Israel warns the mandate of an investigation into allegations that UN staff participated in Hamas’s unprecedented October 7 attacks was too vague, but said it would cooperate.
Earlier this month, United Nations chief Antonio Guterres announced the creation of an independent panel to assess UNRWA, the UN agency tasked with helping Palestinian refugees.
The embattled agency had come under fire over accusations that 12 of its staff members were involved in the deadliest-ever attack inside Israel on October 7 last year.
“We plan to cooperate with the investigation,” Israeli ambassador Meirav Shahar tells reporters in Geneva.
But she warned that “the mandate as it stands right now is too wide.”

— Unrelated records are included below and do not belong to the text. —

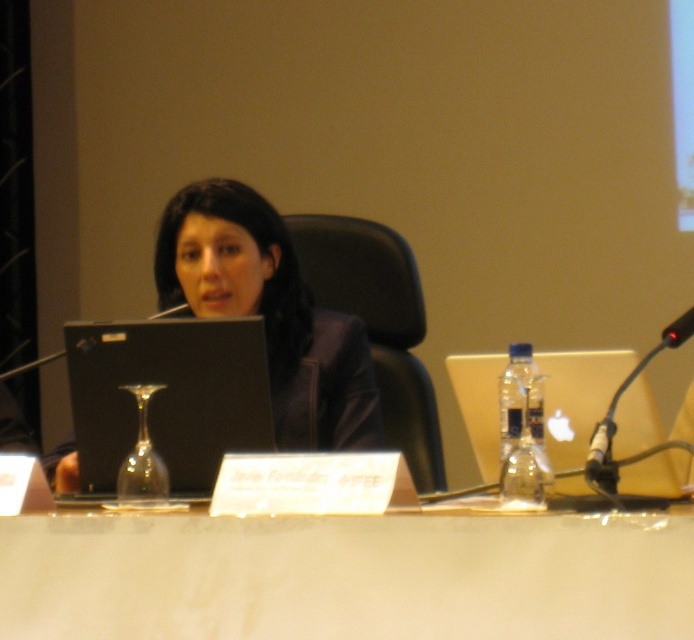
Can you confirm if white glossy table at center is taller than satin silver laptop at right?

No.

Does white glossy table at center have a lesser width compared to satin silver laptop at right?

No, white glossy table at center is not thinner than satin silver laptop at right.

Identify the location of white glossy table at center. (347, 577).

From the picture: Who is taller, matte black laptop at center or black plastic microphone at right?

With more height is matte black laptop at center.

Is matte black laptop at center above black plastic microphone at right?

Yes, matte black laptop at center is above black plastic microphone at right.

Who is more distant from viewer, (285, 372) or (661, 342)?

Point (285, 372)

Where is `matte black laptop at center`? matte black laptop at center is located at coordinates 269,312.

What do you see at coordinates (269, 312) in the screenshot? The height and width of the screenshot is (640, 694). I see `matte black laptop at center` at bounding box center [269, 312].

Can you confirm if matte black laptop at center is smaller than satin silver laptop at right?

Incorrect, matte black laptop at center is not smaller in size than satin silver laptop at right.

Is point (289, 259) closer to camera compared to point (493, 371)?

No, it is not.

Where is `matte black laptop at center`? matte black laptop at center is located at coordinates (269, 312).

“This is not a mandate that helps to check to ensure how you don’t deploy terrorists in the future, how you don’t have… hundreds of tunnels under UNRWA schools, under their main headquarters.”
“The mandate needs to be more concise,” she says, calling for the probe to also include experts who can look into UNRWA’s counter-terrorism and vetting procedures.
The new independent panel, which will be led by former French foreign minister Catherine Colonna, is due to begin its two-month investigation on Wednesday.
Israel has called for UNRWA chief Philippe Lazzarini to step down following claims that a Hamas tunnel had been discovered under its evacuated Gaza City headquarters.
Lazzarini, who briefed member state representatives in Geneva on the situation today, has stressed that his agency had not operated from the compound since October 12, and has said he has no intention to resign.
Earlier today, he called for an independent investigation into both the Hamas tunnels and strikes on more than 150 of the UN agency’s installations in Gaza since the war erupted more than four months ago.
He also warned that dismantling UNRWA, as Israel has called for, would be a “disaster” at a time of crisis in the Palestinian territory.